# [Source passage]
Electrifying Children’s Mathematics
There may be no greater gap between a discipline and the teaching done in its name than when the beauty, power and mystery of mathematics becomes math instruction. One can only begin to address the systemic challenges of math education by understanding the nature of mathematics. Nearly 100 years of efforts to increase achievement with unchanged curricular content continues to fail spectacularly; yet, we do not change course. This workshops moves beyond the goal of making math instruction engaging to providing educators with authentic mathematical thinking experiences. Such experiences acknowledge the role computers play in mathematics and society’s increasing demand for computational thinking. Project-based approaches with mathematics at the center of the activity will be explored. Traditional concepts such as numeracy, geometry, probability and graphing will be investigated in addition to exciting new branches of mathematics rarely found in the primary grades.
This workshop is designed for teachers of grades 3-8. It may also be offered as an ongoing course with a greater emphasis on curriculum development and action research.

# [Given information]
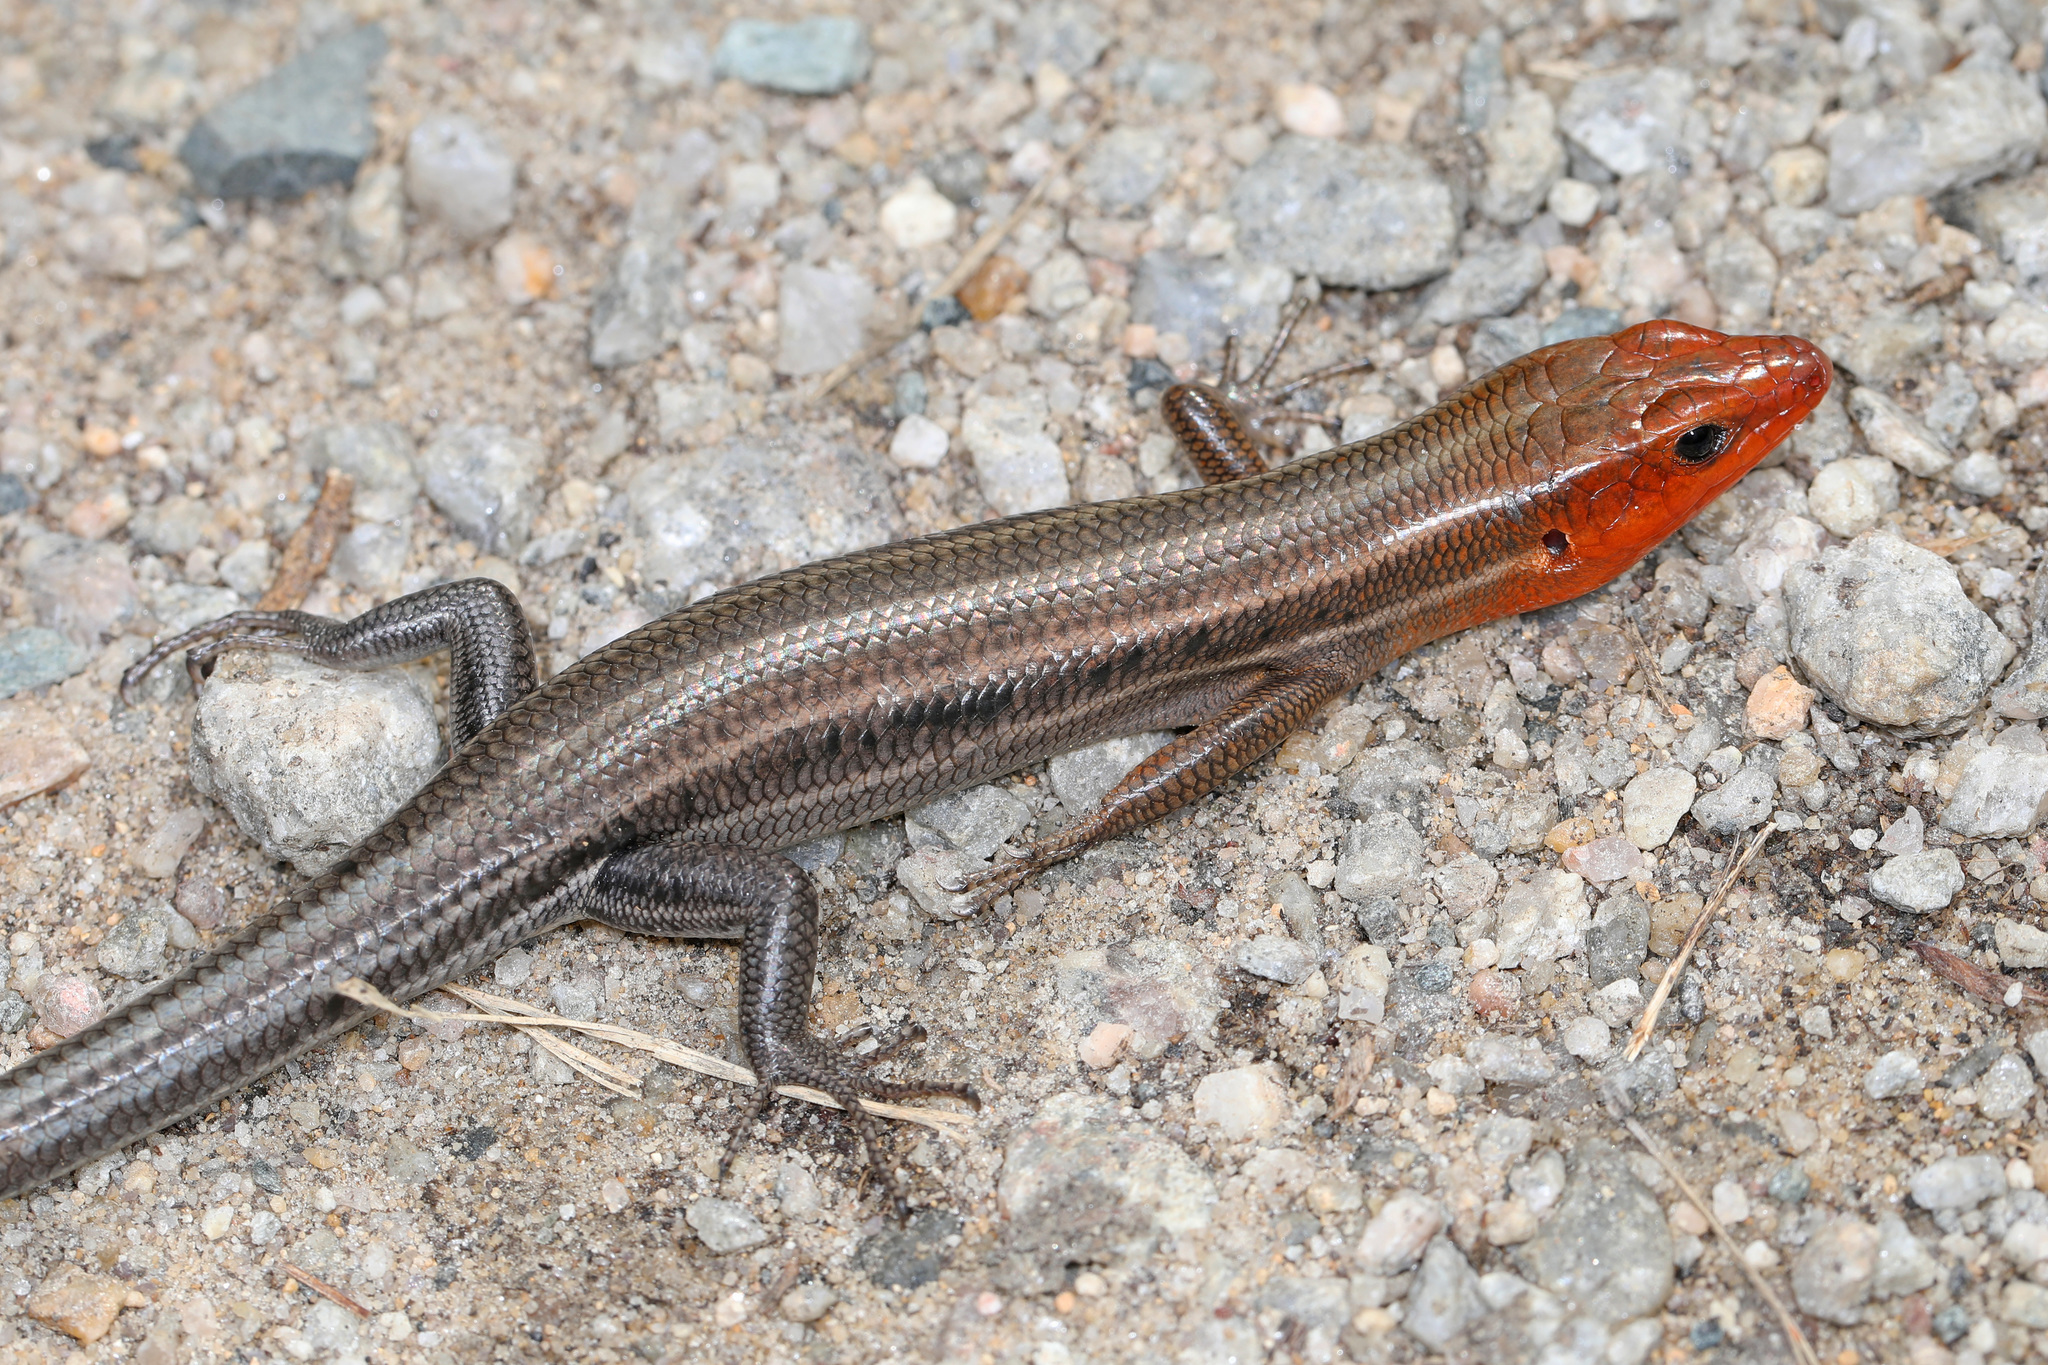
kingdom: Animalia
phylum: Chordata
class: Squamata
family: Scincidae
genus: Plestiodon
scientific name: Plestiodon fasciatus
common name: Five-lined skink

# [Written problem A]
Rewrite the workshop description's paragraph beginning "There may be no greater gap" as a short bulleted list that keeps its main facts.
# [Written problem B]
In the rows, copy out again every line from the one containing "phylum: Chordata" through the last line of the rows, both included.

# [Solution A]
- Math instruction often falls far short of the beauty, power and mystery of mathematics itself.
- Fixing math education's systemic problems starts with understanding the nature of mathematics.
- For nearly 100 years, efforts to raise achievement without changing curricular content have failed, yet the course has not changed.
- The workshop goes beyond making math instruction engaging and gives educators authentic mathematical thinking experiences.
- These experiences recognize the role of computers in mathematics and society's growing demand for computational thinking.
- It explores project-based approaches with mathematics at the center.
- It covers traditional concepts such as numeracy, geometry, probability and graphing, along with new branches of mathematics rarely taught in the primary grades.

# [Solution B]
phylum: Chordata
class: Squamata
family: Scincidae
genus: Plestiodon
scientific name: Plestiodon fasciatus
common name: Five-lined skink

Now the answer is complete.